▽
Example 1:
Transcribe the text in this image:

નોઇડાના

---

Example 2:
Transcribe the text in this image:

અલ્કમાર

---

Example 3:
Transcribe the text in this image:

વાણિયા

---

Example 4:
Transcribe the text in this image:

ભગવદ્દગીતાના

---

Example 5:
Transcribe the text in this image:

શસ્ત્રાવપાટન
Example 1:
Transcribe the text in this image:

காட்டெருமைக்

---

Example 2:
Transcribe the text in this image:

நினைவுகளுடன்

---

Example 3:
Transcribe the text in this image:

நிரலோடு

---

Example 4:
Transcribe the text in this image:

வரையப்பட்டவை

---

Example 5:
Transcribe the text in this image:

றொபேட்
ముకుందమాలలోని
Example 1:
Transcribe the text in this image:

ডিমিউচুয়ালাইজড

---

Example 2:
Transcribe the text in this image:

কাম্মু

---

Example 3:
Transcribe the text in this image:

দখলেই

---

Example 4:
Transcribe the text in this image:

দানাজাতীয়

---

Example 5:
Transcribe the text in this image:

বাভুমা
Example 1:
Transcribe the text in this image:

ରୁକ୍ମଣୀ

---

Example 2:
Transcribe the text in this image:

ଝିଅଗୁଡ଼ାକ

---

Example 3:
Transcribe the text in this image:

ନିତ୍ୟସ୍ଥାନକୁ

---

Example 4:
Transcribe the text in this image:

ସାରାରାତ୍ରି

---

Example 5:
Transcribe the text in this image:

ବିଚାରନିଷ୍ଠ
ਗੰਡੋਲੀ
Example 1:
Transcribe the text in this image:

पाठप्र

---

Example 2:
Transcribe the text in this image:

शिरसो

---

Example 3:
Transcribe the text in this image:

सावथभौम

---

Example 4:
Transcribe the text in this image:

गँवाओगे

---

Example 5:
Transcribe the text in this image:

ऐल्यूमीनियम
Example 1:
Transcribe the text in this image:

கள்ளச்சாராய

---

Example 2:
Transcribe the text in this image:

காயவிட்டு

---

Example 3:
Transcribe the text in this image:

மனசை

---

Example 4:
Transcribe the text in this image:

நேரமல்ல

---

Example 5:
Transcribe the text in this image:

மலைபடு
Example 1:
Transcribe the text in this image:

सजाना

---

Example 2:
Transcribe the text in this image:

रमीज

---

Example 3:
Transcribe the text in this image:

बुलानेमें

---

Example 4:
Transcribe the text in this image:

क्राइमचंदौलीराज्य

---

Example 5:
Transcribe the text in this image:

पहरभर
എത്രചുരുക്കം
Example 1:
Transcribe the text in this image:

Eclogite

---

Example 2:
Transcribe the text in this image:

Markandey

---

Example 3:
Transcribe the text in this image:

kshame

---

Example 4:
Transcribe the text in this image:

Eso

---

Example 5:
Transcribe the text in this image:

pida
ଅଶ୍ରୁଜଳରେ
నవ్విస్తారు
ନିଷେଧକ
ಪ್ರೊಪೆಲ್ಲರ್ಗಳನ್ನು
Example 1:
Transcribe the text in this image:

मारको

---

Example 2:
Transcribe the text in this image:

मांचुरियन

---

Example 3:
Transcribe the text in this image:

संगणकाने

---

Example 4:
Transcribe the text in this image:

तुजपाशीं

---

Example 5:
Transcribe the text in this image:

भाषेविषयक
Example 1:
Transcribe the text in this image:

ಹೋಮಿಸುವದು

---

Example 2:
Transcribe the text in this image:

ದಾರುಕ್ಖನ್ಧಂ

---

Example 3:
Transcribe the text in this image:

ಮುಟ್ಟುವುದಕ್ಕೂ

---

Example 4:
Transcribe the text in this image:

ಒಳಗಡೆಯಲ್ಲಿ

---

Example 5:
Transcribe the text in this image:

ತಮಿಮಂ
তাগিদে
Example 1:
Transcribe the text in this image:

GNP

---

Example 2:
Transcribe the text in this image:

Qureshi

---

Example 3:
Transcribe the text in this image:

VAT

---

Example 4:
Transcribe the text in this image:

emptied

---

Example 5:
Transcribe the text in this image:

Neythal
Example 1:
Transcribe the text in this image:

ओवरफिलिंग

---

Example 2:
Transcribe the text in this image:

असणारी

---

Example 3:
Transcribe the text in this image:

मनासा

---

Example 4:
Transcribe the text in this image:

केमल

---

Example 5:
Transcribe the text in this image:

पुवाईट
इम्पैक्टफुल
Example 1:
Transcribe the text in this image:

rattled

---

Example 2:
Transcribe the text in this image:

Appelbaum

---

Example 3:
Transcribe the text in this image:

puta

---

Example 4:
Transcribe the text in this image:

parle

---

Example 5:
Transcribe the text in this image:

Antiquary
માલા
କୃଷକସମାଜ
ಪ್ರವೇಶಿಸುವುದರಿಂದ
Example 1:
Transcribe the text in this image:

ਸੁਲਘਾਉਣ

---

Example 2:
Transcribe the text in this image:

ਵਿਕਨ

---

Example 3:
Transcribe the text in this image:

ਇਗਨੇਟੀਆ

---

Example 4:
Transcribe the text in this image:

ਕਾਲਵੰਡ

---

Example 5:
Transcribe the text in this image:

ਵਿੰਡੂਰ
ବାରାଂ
△
Descripción de la tarea: Copia sin cambios las líneas del listado que van desde el principio hasta la que contiene "நினைவுகளுடன்", ambas incluidas.

Respuesta:
Example 1:
Transcribe the text in this image:

નોઇડાના

---

Example 2:
Transcribe the text in this image:

અલ્કમાર

---

Example 3:
Transcribe the text in this image:

વાણિયા

---

Example 4:
Transcribe the text in this image:

ભગવદ્દગીતાના

---

Example 5:
Transcribe the text in this image:

શસ્ત્રાવપાટન
Example 1:
Transcribe the text in this image:

காட்டெருமைக்

---

Example 2:
Transcribe the text in this image:

நினைவுகளுடன்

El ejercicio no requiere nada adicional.